I am looking at a weekly chart of BTC and its interactions with its 50wk EMA.

The last time we saw a protracted bear market like this, in 2014; we can see after peaking at 1175; we dropped down and tested its 50wk EMA. bounced off it for few months, went back and re-tested and failed. month or 2 later we retested again from underside, and failed. We tested it again in summer of 15, before we finally re-claimed it to the upside in late 15.

If we look at the current price, we can see a similar pattern emerging. After our climb to 20k, we saw initial touch of the 50wk EMA in Jan, where we bounced back to 12k. We saw a 2nd test in Mar/Apr before finally falling below the average in May. The latest climb to 8500 took us above that EMA briefly above it for 1 weekly candle close before dropping back below it to current levels.

It currently sits in the 7300 range.

In the previous instance of price breaking below that EMA, it took nearly 400 days before it again traded above the average (sept 2014 - oct 2015)
and fwiw, it was roughly 840 days from the time it broke above the 50wk EMA until the next time it touched (oct 2015 - jan 2018)

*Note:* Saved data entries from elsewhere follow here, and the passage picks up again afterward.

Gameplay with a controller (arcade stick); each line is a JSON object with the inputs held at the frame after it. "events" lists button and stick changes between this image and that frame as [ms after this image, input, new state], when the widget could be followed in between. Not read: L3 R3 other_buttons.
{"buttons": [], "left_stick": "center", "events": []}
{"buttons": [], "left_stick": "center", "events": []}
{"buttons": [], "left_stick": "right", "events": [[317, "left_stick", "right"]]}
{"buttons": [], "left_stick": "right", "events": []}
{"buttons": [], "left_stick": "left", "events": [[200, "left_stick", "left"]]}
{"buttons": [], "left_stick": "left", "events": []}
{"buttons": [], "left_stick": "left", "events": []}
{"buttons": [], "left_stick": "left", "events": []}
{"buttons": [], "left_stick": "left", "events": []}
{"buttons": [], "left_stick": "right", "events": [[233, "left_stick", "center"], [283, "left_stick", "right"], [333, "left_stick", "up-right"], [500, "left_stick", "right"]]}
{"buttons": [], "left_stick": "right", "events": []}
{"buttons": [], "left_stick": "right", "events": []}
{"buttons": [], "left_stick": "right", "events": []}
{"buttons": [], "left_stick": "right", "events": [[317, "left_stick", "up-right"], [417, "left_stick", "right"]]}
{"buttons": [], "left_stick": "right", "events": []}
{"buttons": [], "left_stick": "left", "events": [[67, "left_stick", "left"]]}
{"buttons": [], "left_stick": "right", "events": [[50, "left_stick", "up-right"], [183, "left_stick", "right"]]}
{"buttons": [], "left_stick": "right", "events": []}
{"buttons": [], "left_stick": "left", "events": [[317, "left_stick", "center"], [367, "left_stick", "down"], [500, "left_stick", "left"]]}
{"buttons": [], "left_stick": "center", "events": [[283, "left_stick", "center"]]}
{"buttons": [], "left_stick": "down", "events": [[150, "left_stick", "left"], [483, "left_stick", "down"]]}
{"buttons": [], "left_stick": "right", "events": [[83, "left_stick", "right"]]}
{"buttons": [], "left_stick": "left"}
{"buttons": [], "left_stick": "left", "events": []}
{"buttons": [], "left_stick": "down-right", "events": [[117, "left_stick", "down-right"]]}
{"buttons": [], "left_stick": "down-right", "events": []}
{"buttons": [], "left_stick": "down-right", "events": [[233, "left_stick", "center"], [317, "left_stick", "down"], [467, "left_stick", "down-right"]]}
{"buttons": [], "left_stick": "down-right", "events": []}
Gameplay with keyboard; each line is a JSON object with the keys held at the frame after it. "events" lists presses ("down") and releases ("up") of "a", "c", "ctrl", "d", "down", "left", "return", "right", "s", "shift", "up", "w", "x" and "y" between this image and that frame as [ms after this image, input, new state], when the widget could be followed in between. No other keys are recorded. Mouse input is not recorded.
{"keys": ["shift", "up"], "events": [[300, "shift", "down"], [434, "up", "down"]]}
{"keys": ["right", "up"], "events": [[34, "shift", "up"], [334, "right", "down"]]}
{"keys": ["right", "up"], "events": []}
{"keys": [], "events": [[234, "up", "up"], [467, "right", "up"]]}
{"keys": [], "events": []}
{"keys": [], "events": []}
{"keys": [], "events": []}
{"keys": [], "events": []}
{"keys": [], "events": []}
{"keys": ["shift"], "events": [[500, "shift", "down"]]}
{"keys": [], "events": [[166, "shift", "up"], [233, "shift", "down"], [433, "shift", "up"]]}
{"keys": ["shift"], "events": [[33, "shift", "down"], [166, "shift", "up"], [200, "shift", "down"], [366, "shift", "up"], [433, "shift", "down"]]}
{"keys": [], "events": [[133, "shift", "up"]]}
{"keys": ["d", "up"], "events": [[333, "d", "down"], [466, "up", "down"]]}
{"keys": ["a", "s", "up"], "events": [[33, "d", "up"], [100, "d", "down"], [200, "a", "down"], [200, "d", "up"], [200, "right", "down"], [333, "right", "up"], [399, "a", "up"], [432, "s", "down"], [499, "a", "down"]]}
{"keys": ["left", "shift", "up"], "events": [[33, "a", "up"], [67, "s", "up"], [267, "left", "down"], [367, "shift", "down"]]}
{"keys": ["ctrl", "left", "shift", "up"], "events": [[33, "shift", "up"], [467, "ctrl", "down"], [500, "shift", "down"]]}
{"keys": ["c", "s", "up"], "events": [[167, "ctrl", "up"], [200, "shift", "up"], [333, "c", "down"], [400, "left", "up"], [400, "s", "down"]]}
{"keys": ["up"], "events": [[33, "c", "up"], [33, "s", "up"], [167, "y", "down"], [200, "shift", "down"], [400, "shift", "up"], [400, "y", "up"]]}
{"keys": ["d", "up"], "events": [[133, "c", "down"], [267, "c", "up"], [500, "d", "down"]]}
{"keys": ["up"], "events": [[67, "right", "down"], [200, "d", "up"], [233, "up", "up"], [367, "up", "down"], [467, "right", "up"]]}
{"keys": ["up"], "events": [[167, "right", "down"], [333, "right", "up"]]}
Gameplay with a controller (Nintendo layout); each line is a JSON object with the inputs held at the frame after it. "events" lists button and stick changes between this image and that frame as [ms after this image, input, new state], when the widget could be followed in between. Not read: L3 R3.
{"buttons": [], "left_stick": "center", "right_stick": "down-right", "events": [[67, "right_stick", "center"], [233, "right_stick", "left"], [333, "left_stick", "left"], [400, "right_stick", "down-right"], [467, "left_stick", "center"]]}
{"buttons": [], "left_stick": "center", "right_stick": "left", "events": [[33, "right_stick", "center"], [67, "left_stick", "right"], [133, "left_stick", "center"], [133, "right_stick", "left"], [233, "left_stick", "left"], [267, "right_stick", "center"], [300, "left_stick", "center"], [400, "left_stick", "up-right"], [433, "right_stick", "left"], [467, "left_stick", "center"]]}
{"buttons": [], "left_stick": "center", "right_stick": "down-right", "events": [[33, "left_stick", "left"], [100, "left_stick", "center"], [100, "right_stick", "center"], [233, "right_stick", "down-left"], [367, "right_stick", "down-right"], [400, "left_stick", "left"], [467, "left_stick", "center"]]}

Prior to 2014, the only other instance of interacting with its 50-week EMA, it traded below it for roughly 84 days before reclaiming it again:




Needless to say, it is an important level to watch when determining the overall, larger trend.

Lastly, one could debate endlessly any value, or lack of, in comparing charts from 2014 to the current one. I understand that the fundamental environment is completely different than it was 4 years ago. I am ONLY looking at any comparisons from a technical side ONLY. I will argue, however, that while the fundamentals ARE entirely different, it is always worth looking at past price action when attempting to determine future movement. (whether its bitcoin or any other trade-able asset, new or old.)